YOU BE THE SECURITY EXPERT:

Two Questions Help Create A BA Agreement

Question: "We're a small hospital and we have several business associate agreements contracts in place, but we're not always sure whom to contract with and what would constitute a business associate. Is there an efficient and easy way to determine the necessity of a BA agreement?"

Answer: Yes, there is. Martha Baxter, an attorney in the Columbus office of Bricker & Eckler says there are a couple of threshold questions you should ask yourself when wishing to determine what qualifies as a BA:

(A) Does the business perform or assist in the performance of an activity or function involving the use or disclosure of protected health information? or

(B) Does the business provide legal, actuarial, accounting, consulting, data aggregation, management, administrative, accreditation, or financial services that require the disclosure of PHI from the physician?
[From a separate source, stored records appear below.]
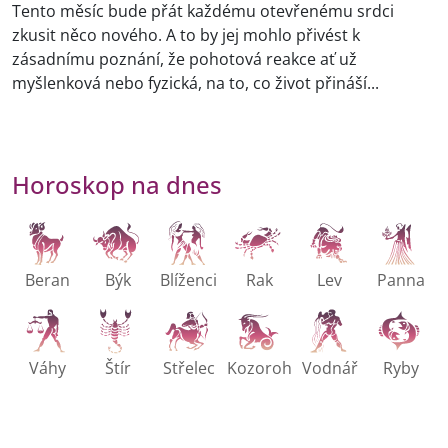
Tento měsíc bude přát každému otevřenému srdci
zkusit něco nového. A to by jej mohlo přivést k
zásadnímu poznání, že pohotová reakce ať už
myšlenková nebo fyzická, na to, co život přináší...
Horoskop na dnes
Beran
Býk
Blíženci
Rak
Lev
Panna
Váhy
Štír
Střelec
Kozoroh
Vodnář
Ryby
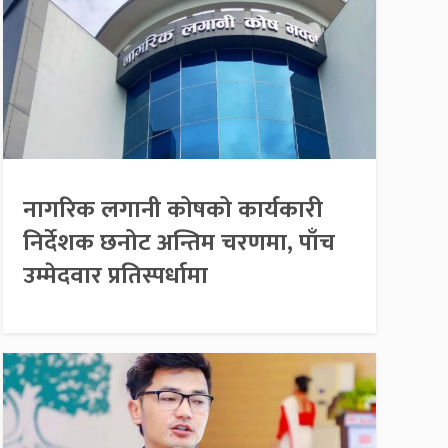
नागरिक लगानी कोषको कार्यकारी
निर्देशक छनोट अन्तिम चरणमा, पाँच
उम्मेदवार प्रतिस्पर्धामा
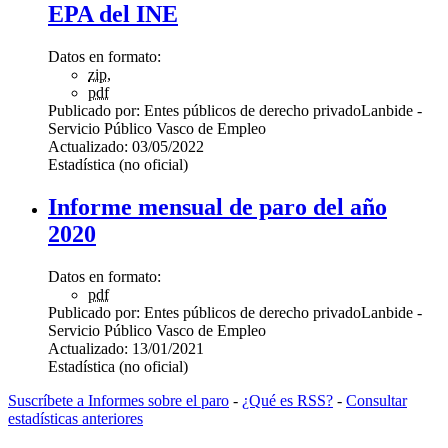
EPA del INE
Datos en formato:
zip
,
pdf
Publicado por:
Entes públicos de derecho privado
Lanbide -
Servicio Público Vasco de Empleo
Actualizado:
03/05/2022
Estadística (no oficial)
Informe mensual de paro del año
2020
Datos en formato:
pdf
Publicado por:
Entes públicos de derecho privado
Lanbide -
Servicio Público Vasco de Empleo
Actualizado:
13/01/2021
Estadística (no oficial)
Suscríbete a Informes sobre el paro
-
¿Qué es RSS?
-
Consultar
estadísticas anteriores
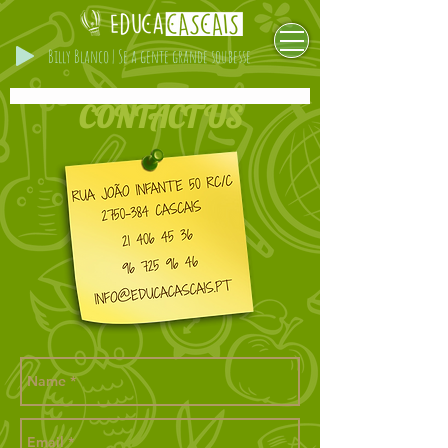
Billy Blanco | Se a gente grande soubesse
CONTACT US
If you answered "yes" to either of these questions, then a business associate agreement may be needed.

Baxter tells Eli clients often ask her about service people who come into a covered entity to work on, say, an MRI or the CE's laser equipment, and those technicians might stumble across some PHI in the process. "Well, that's incidental to the agreement," she emphasizes, and a BA agreement wouldn't be required. "But if you're contacting a software vendor and that vendor will need to look at PHI in order to undertake their audits or develop the software, then they will be a BA."

Caveat: Baxter says some CEs are sending BA agreements that aren't needed. "Nursing homes often send BA contracts to hospitals when it's really just for treatment purposes," and BA contracts aren't required in that situation. She advises CEs to thoroughly examine their own circumstances before creating a BA agreement.